- Born: 1772 Darenth, Kent, England
- Died: 21 January 1835 (aged 62–63) Winchester, Hampshire, England
- Occupations: Entomologist, scientific illustrator and watercolourist
- Known for: Ornithology illustrator
- Spouse: William Nicholas Wickham
- Father: John Latham

= Ann Latham =

British entomologist, scientific illustrator and colourist (1772–1835)

Ann Latham (1772–1835) was a British entomologist, scientific illustrator and watercolourist who made "significant contributions to both ornithology and entomology" when she collaborated with her ornithologist father who documented many new bird species from the British colonies between 1780 and 1828. Some of her work is conserved in the Natural History Museum, London.

== Biography ==
Latham was born in 1772 in Darenth, Kent, England, to the ornithologist John Latham (1740–1837) and Ann Porter of Bexley, who married on 12 September 1763.

=== Career ===
Latham became a skilled artist during her teenage years and early twenties when she assisted her "highly regarded father" by drawing and painting birds and butterflies based on drawings and specimens that he and other naturalists collected, including new bird species collected in Australia.
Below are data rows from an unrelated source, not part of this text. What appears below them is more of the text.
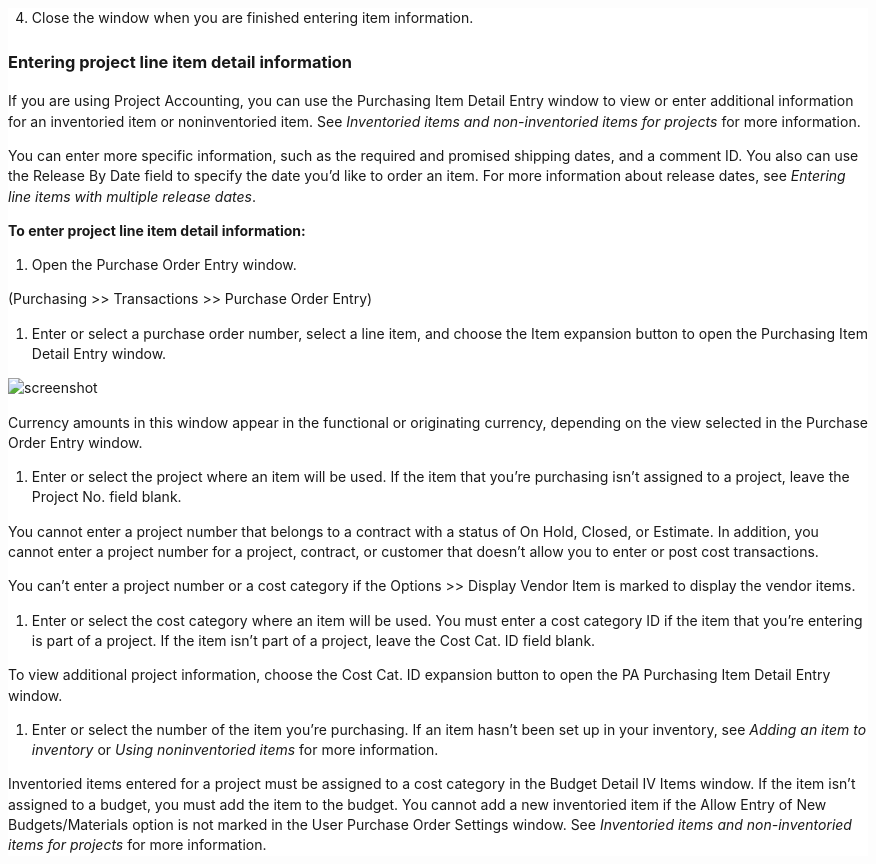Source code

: 4.  Close the window when you are finished entering item information.

### Entering project line item detail information

If you are using Project Accounting, you can use the Purchasing Item Detail
Entry window to view or enter additional information for an inventoried item
or noninventoried item. See *Inventoried items and non-inventoried items for
projects* for more information.

You can enter more specific information, such as the required and promised
shipping dates, and a comment ID. You also can use the Release By Date field
to specify the date you’d like to order an item. For more information about
release dates, see *Entering line items with multiple release dates*.

**To enter project line item detail information:**

1.  Open the Purchase Order Entry window.

(Purchasing \>\> Transactions \>\> Purchase Order Entry)

1.  Enter or select a purchase order number, select a line item, and choose the
    Item expansion button to open the Purchasing Item Detail Entry window.

![screenshot](media/07217133fd78b65fee9d270ed7cd673c.jpg)

Currency amounts in this window appear in the functional or originating
currency, depending on the view selected in the Purchase Order Entry window.

1.  Enter or select the project where an item will be used. If the item that
    you’re purchasing isn’t assigned to a project, leave the Project No. field
    blank.

You cannot enter a project number that belongs to a contract with a status
of On Hold, Closed, or Estimate. In addition, you cannot enter a project
number for a project, contract, or customer that doesn’t allow you to enter
or post cost transactions.

You can’t enter a project number or a cost category if the Options \>\>
Display Vendor Item is marked to display the vendor items.

1.  Enter or select the cost category where an item will be used. You must enter
    a cost category ID if the item that you’re entering is part of a project. If
    the item isn’t part of a project, leave the Cost Cat. ID field blank.

To view additional project information, choose the Cost Cat. ID expansion
button to open the PA Purchasing Item Detail Entry window.

1.  Enter or select the number of the item you’re purchasing. If an item hasn’t
    been set up in your inventory, see *Adding an item to inventory* or *Using
    noninventoried items* for more information.

Inventoried items entered for a project must be assigned to a cost category
in the Budget Detail IV Items window. If the item isn’t assigned to a
budget, you must add the item to the budget. You cannot add a new
inventoried item if the Allow Entry of New Budgets/Materials option is not
marked in the User Purchase Order Settings window. See *Inventoried items
and non-inventoried items for projects* for more information.
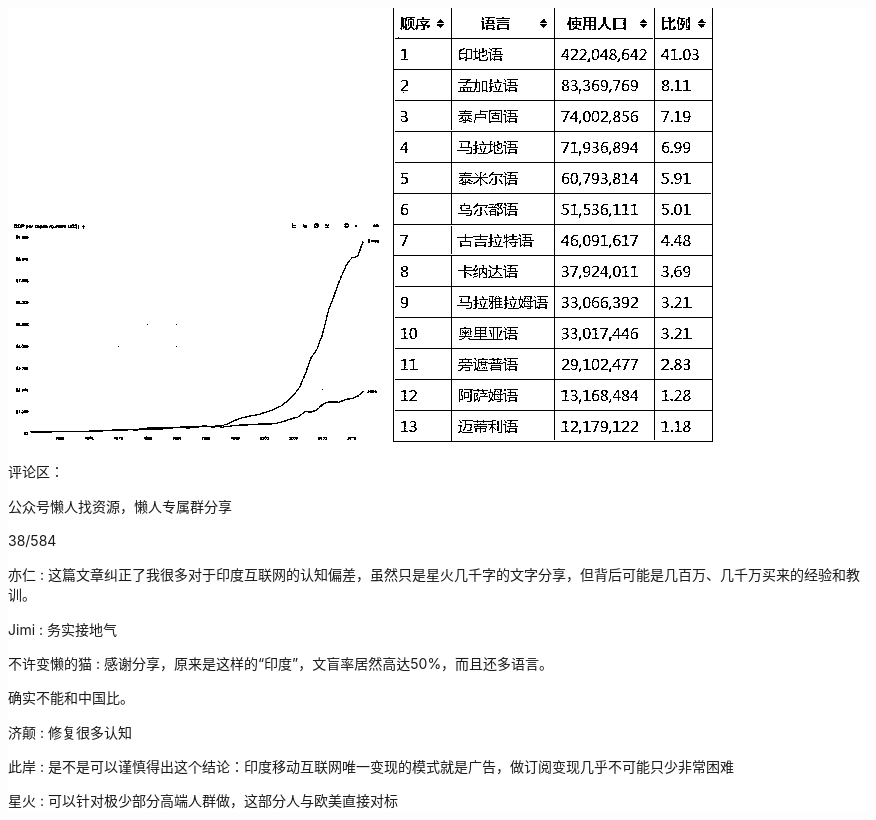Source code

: ![](img/chanpin-chuhai_0141.png) ![](img/chanpin-chuhai_0142.png)

评论区：

公众号懒人找资源，懒人专属群分享

38/584

亦仁 : 这篇文章纠正了我很多对于印度互联网的认知偏差，虽然只是星火几千字的文字分享，但背后可能是几百万、几千万买来的经验和教训。

Jimi : 务实接地气

不许变懒的猫 : 感谢分享，原来是这样的“印度”，文盲率居然高达50%，而且还多语言。

确实不能和中国比。

济颠 : 修复很多认知

此岸 : 是不是可以谨慎得出这个结论：印度移动互联网唯一变现的模式就是广告，做订阅变现几乎不可能只少非常困难

星火 : 可以针对极少部分高端人群做，这部分人与欧美直接对标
Some of her watercolours, along with plates that were etched based on those drawings, are conserved in the Natural History Museum, London in the John Latham Collection (888 watercolours in 6 volumes with 1030 sheets, including some prints).

All of the drawings of birds and butterflies attributed to her were created before her marriage in 1795 because, "as was the custom at the end of the 18th century, when a woman married she frequently ceased to paint and draw, and Ann appears to have followed this practice."

Latham's bird drawings date from the late 1780s. According to Jackson, "It is greatly to be regretted that Ann found it necessary to cease recording the exciting new species that were flooding into Britain, many passing through her father’s hands for 30 years after she married, during which time there is no indication that she assisted him."

One of her drawings about a "Bankian Cockatoo" (now known as a Red-tailed black cockatoo) from Australia was published in “Voyage of Governor Phillip to Botany Bay; with an Account of the Establishment of the Colonies of Port Jackson & Norfolk Island” printed in London c1789 by John Stockdale.

She painted other conserved illustrations of exotic Lepidoptera, mostly butterflies, before 1793. Many are held in the Warden and Fellows’ Library, Winchester College, Winchester. Her butterfly paintings are bound in two volumes dated 1793: Volume one has 144 figures and Volume two has 276 figures.

=== Marriage ===
In 1795, Latham married the surgeon, William Nicholas Wickham, in Winchester, Hampshire. They had seven children, resulting in "a remarkable dynasty of physicians and surgeons, clergymen, lawyers, and headmasters of public schools".

=== Last years ===
Latham's life after 1795 is not well documented. She died in the parish of St Thomas, Winchester, on 21 January 1835.